Glückwünsche gab es auch vom letztjährigen Gewinner. Der Preis sei eine Anerkennung für die wichtige Rolle der Organisation, erklärte EU-Kommissions-Präsident José Manuel Barroso. Die OPCW sei in Syrien mit einer beispiellosen Aufgabe konfrontiert. Bundesaußenminister Guido Westerwelle sagte: "Dieser Friedensnobelpreis wird der Abrüstung weltweit neuen Schub verleihen." Der FDP-Politiker sprach von einer "Ermutigung für alle auf der Welt, die sich für ein Verbot und die Nichtweiterverbreitung von Massenvernichtungswaffen einsetzen".

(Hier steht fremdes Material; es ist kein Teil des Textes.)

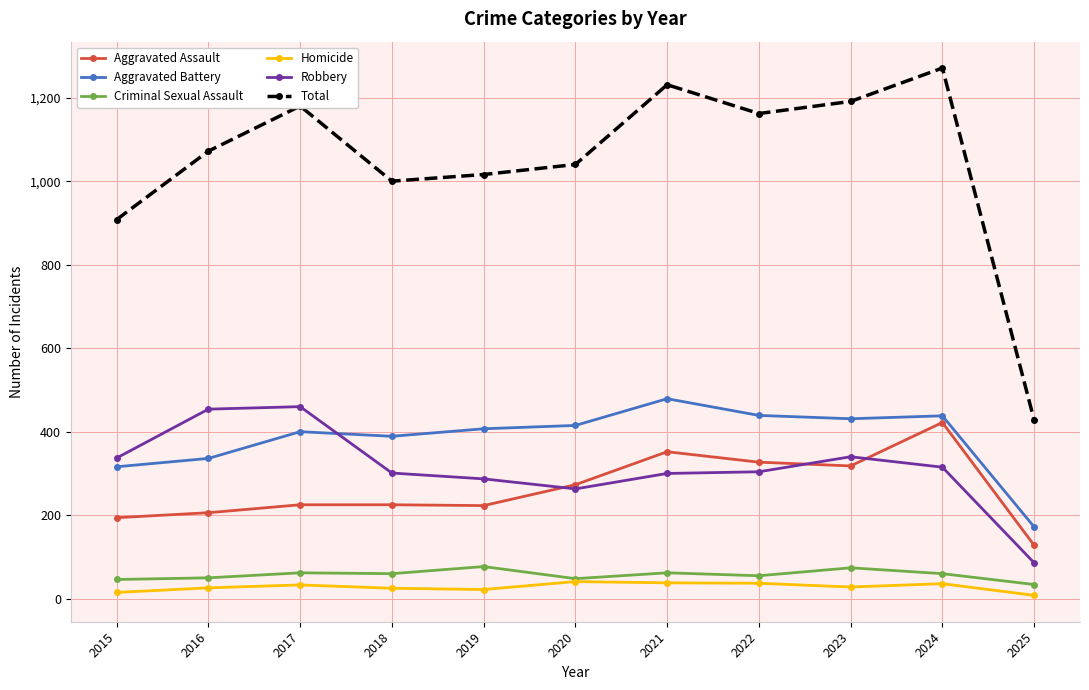

Which category has the highest value across all series?

2024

Der einflussreiche russische Außenpolitiker Alexej Puschkow kritisierte dagegen via Twitter: "Der Friedensnobelpreis ist zu einem Vorschuss verkommen: Zuerst an (US-Präsident Barack) Obama für schöne Reden, aber nicht für Taten, und nun für die OPCW, die ihre Arbeit in Syrien erst begonnen hat."
Als eine große Favoritin für den Preis hatte in diesem Jahr unter anderem die 16 Jahre alte Malala gegolten, die sich in ihrer Heimat Pakistan gegen die Taliban für das Recht von Frauen und Mädchen auf Bildung einsetzt, unter anderem als Bloggerin. Mehrere Politiker hatten sich für eine Preisverleihung an das Mädchen stark gemacht. Sie selbst hatte sich aber bescheiden gegeben: "Das wäre eine große, große Ehre für mich. Ich glaube aber nicht, dass ich diesen Preis verdient habe. Bis dahin müsste ich noch viel mehr arbeiten."
Der Friedensnobelpreis ist der einzige Nobelpreis, der nicht im schwedischen Stockholm, sondern in Oslo von einem Nobelkomitee aus fünf Parteienvertretern vergeben wird. Nach dem Testament Alfred Nobels (1833-1896) soll er an denjenigen gehen, der im vorausgegangenen Jahr am meisten für den Frieden geleistet hat. Feierlich überreicht wird der Preis am 10. Dezember, dem Todestag Alfred Nobels, ebenfalls in der norwegischen Hauptstadt.